Star ratings provide a view of plan performance in five categories. To calculate the star ratings, accreditation standards scores and HEDIS measure scores are allocated by category. The plan’s actual scores are divided by the total possible score. The resulting percentage determines the number of stars rewarded.
Access and Service
NCQA evaluates how well the health plan provides its members with access to needed care and with good customer service. For example: Are there enough primary care doctors and specialists to serve the number of people in the plan? Do patients report problems getting needed care? How well does the health plan follow up on grievances? To evaluate these activities, NCQA reviews appeals and health plan denials records, interviews health plan staff and grades the results from consumer surveys. Plans with Health Plan Accreditation may receive up to 4 stars.

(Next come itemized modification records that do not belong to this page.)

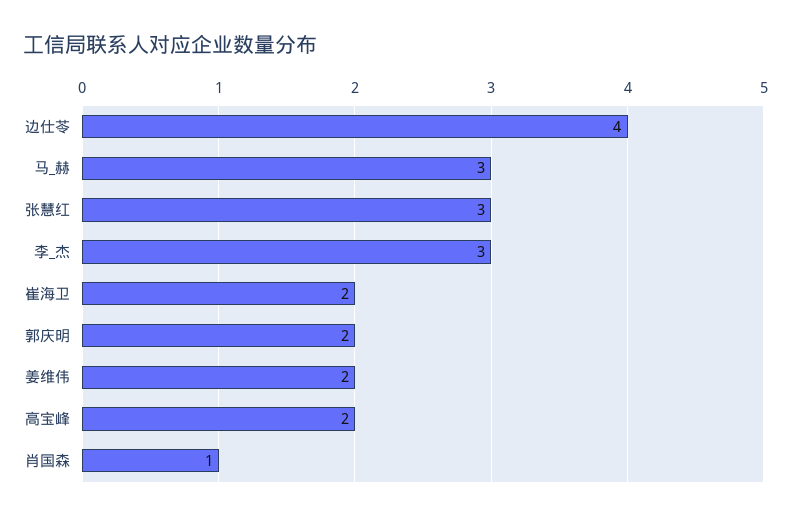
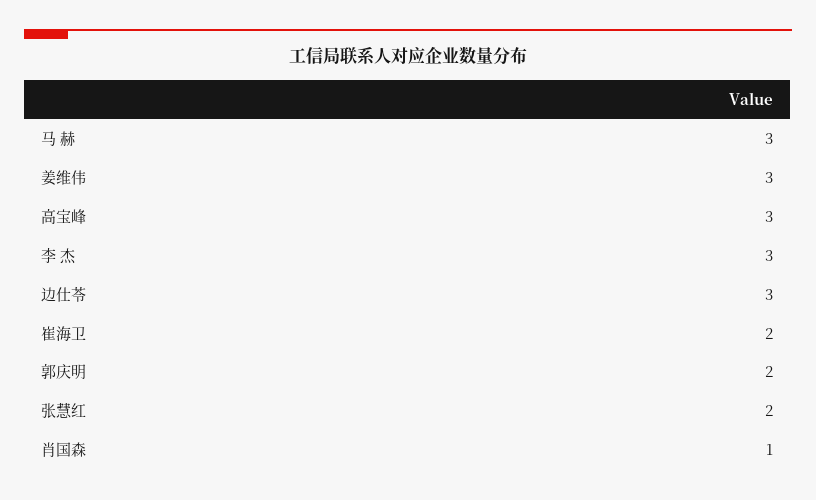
边仕苓: 4 -> 3
张慧红: 3 -> 2
姜维伟: 2 -> 3
高宝峰: 2 -> 3

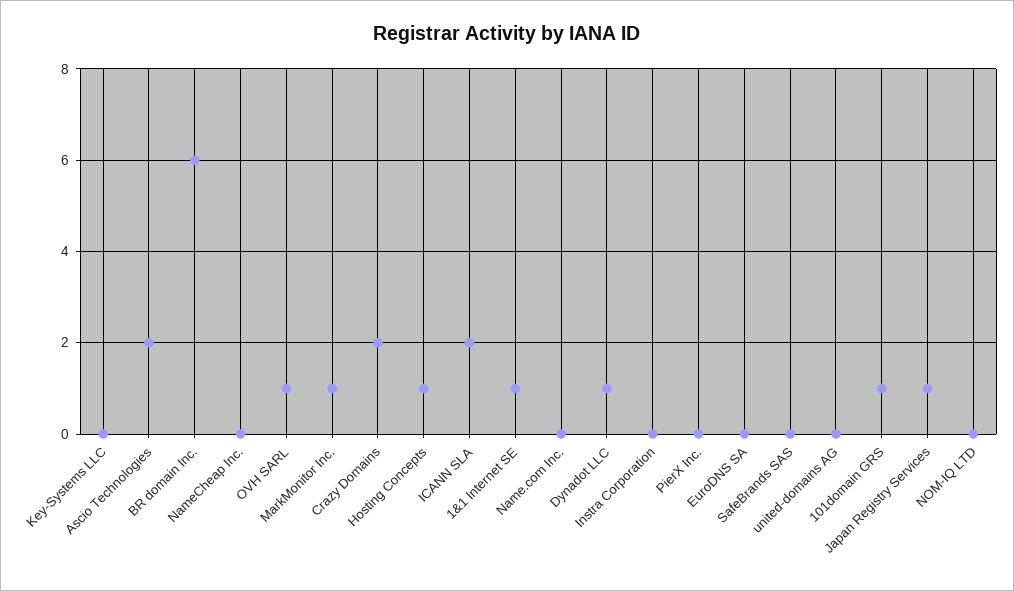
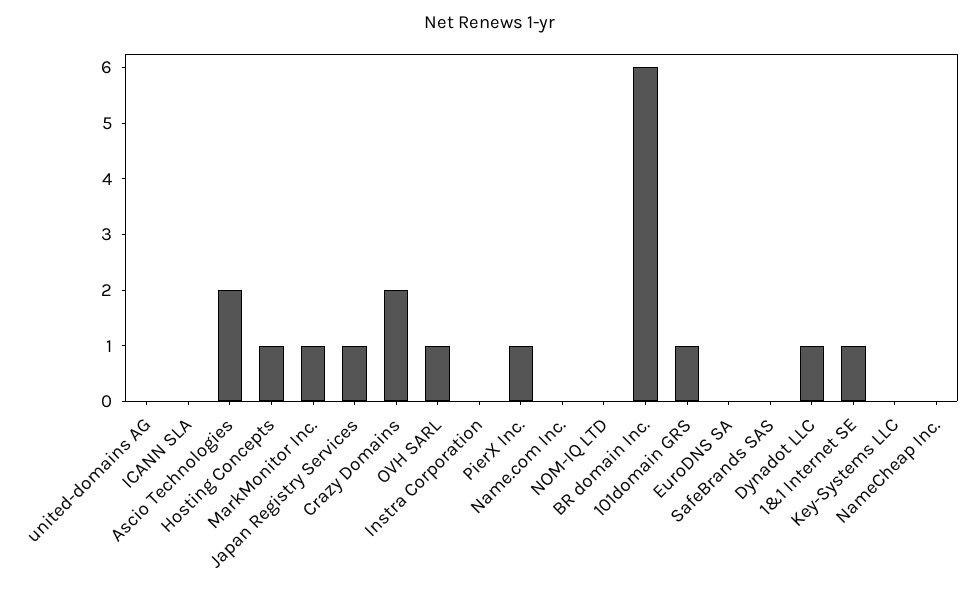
ICANN SLA: 2 -> 0
PierX Inc.: 0 -> 1

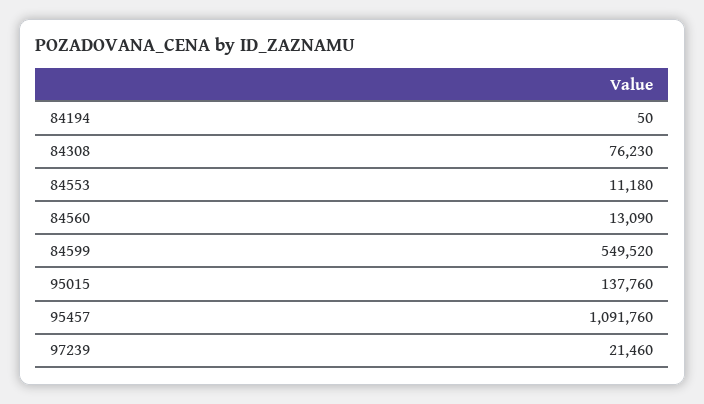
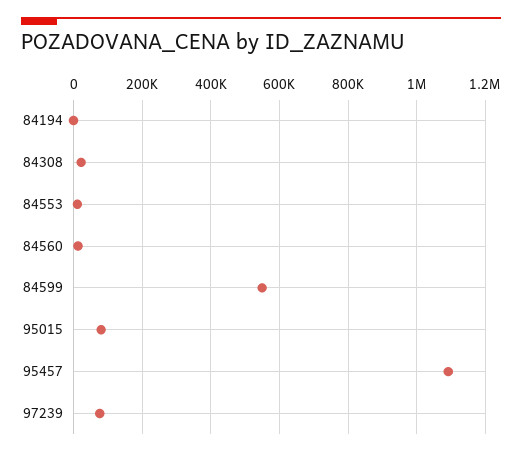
84308: 76230 -> 20000
95015: 137760 -> 80000
97239: 21460 -> 80000

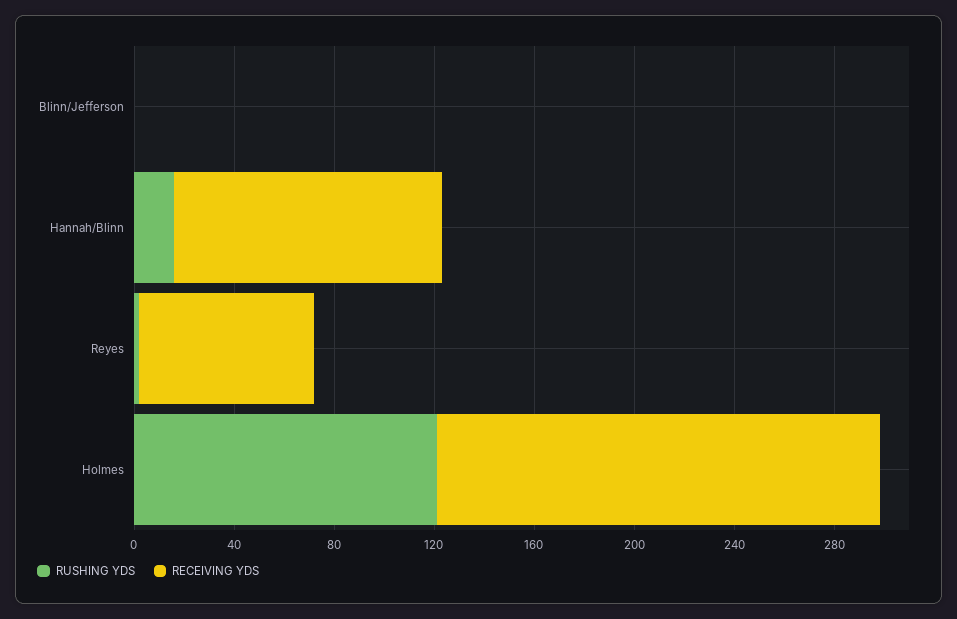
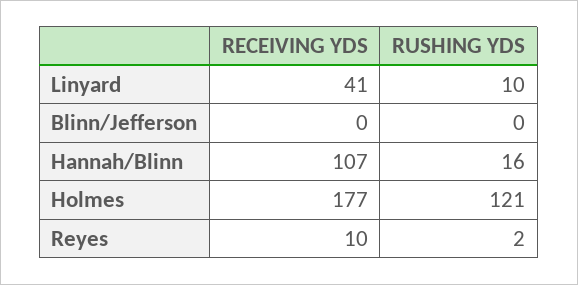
RECEIVING YDS, Reyes: 70 -> 10
RECEIVING YDS, Linyard: none -> 41
RUSHING YDS, Linyard: none -> 10

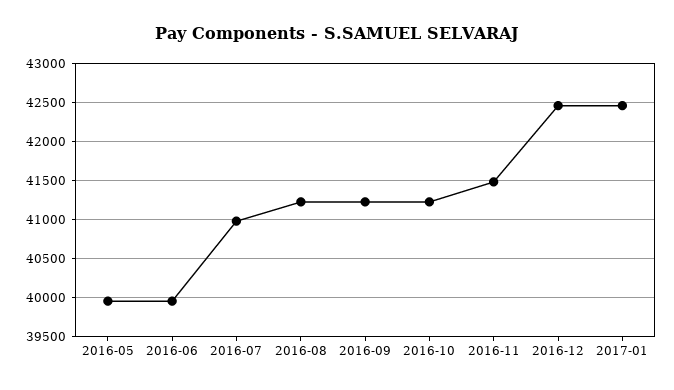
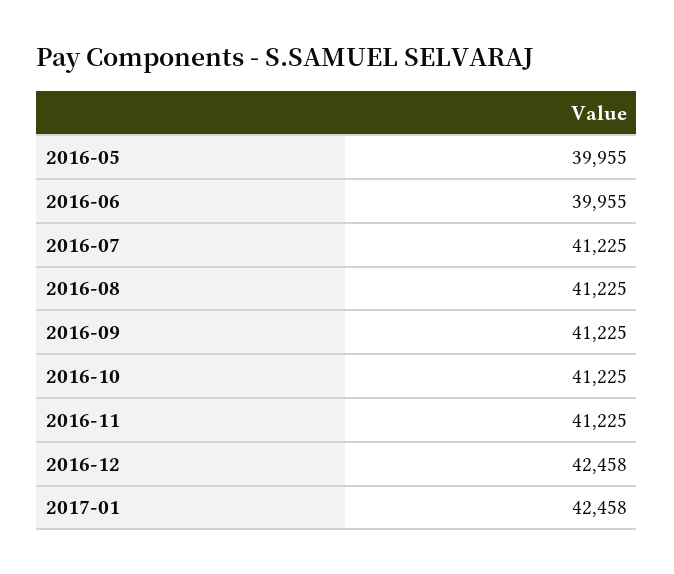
2016-07: 41000 -> 41225
2016-11: 41500 -> 41225

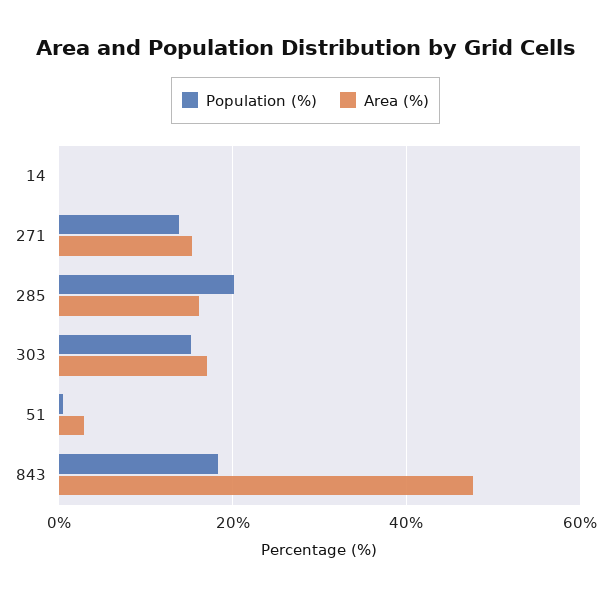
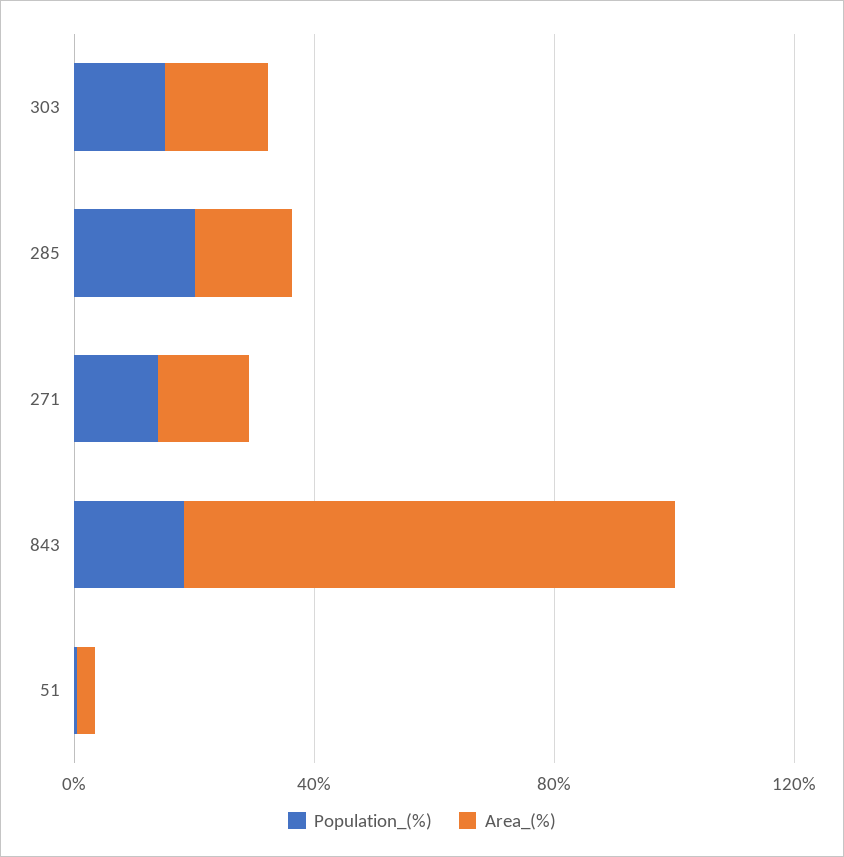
Population (%), 14: 0 -> none
Area (%), 14: 0 -> none
Area (%), 843: 48 -> 80

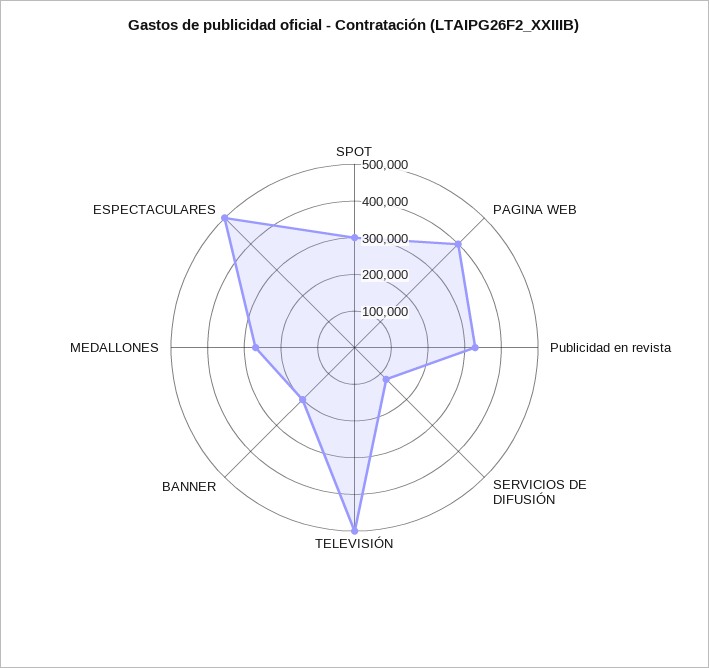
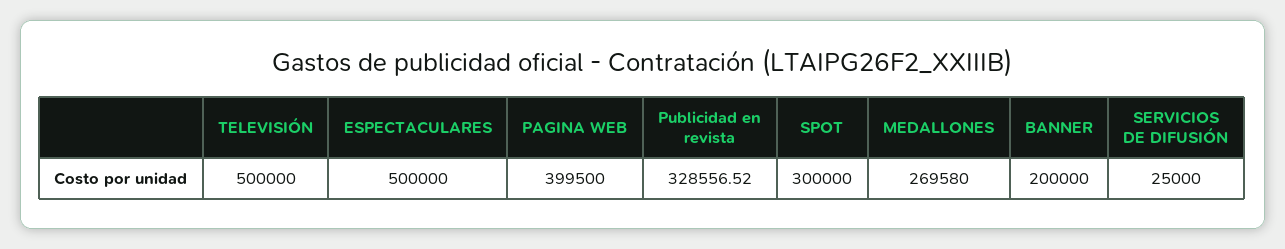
SERVICIOS DE DIFUSIÓN: 125000 -> 25000

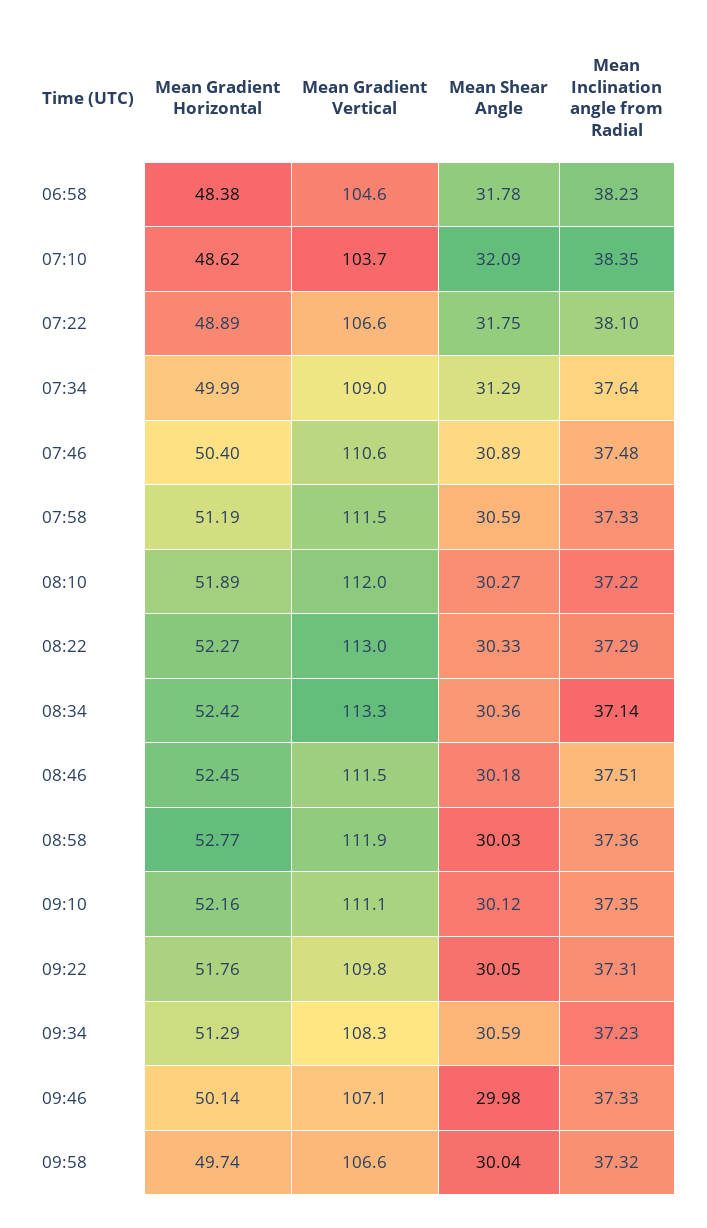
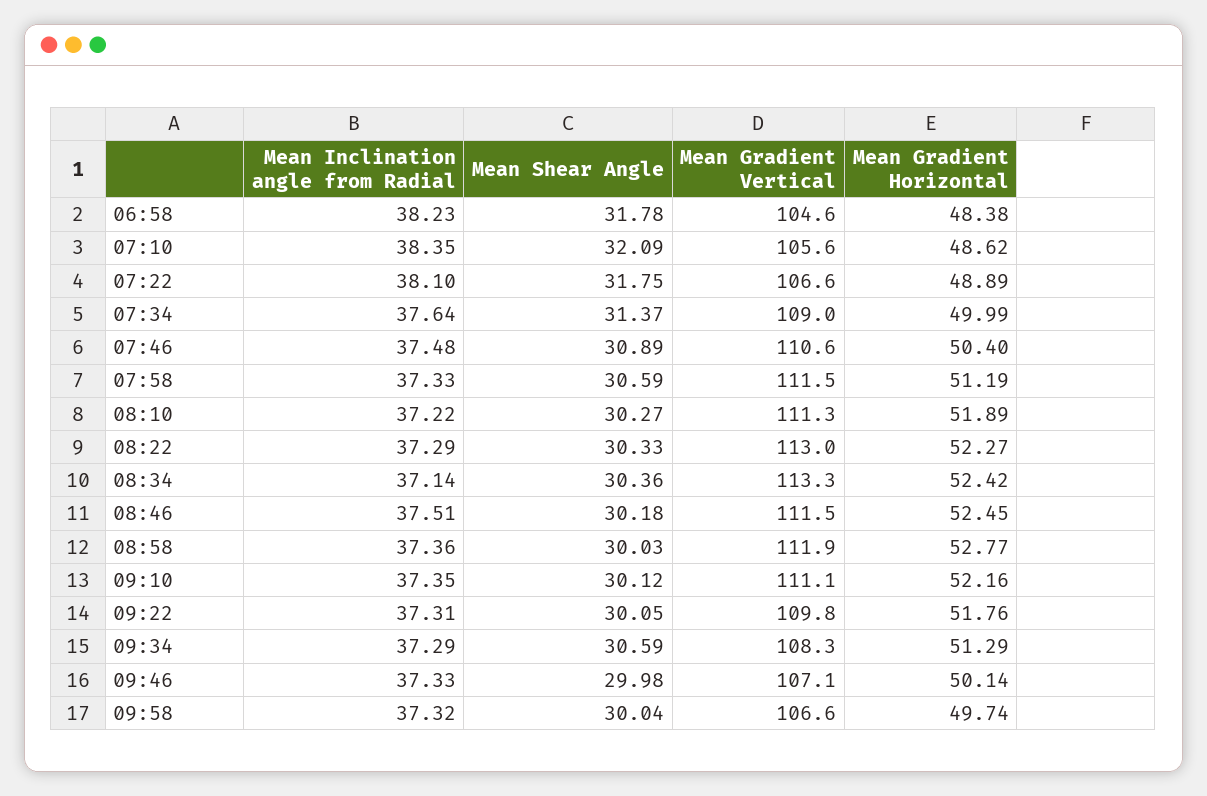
Mean Gradient Vertical, 07:10: 103.7 -> 105.6
Mean Shear Angle, 07:34: 31.29 -> 31.37
Mean Gradient Vertical, 08:10: 112 -> 111.3
Mean Inclination angle from Radial, 09:34: 37.23 -> 37.29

NCQA evaluates health plan activities that ensure each doctor is licensed and trained to practice medicine and that the health plan's members are happy with their doctors. For example: Does the health plan check whether physicians have had sanctions or lawsuits against them? How do health plan members rate their personal doctors or nurses? To evaluate these activities, NCQA uses records of doctors' credentials, interviews health plan staff, and grades the results from consumer surveys. Plans with Health Plan Accreditation may receive up to 4 stars.
NCQA evaluates health plan activities that help people maintain good health and avoid illness. For example: Does the health plan give its doctors guidelines about how to provide appropriate preventive health services? Are members receiving tests and screenings as appropriate? To evaluate these activities, NCQA reviews health plan records, grades independently verified clinical data and reviews materials sent to members. Plans with Health Plan Accreditation may receive up to 4 stars.
NCQA evaluates health plan activities that help people recover from illness. For example: How does the health plan evaluate new medical procedures, drugs and devices to ensure that patients have access to the most up-to-date care? Do doctors in the health plan advise smokers to quit? To evaluate these activities, NCQA reviews health plan records and interviews health plan staff. Plans with Health Plan Accreditation may receive up to 4 stars.
Living with Illness
NCQA evaluates health plan activities that help people manage chronic illness. For example: Does the plan have programs in place to assist patients in managing chronic conditions like asthma? Do diabetics, who are at risk for blindness, receive eye exams as needed? NCQA grades independently verified clinical data and interviews health plan staff. Plans with Health Plan Accreditation may receive up to 4 stars.
A standard is a basis for comparison or a reference point against which organizations can be evaluated. NCQA standards are statements about acceptable performance.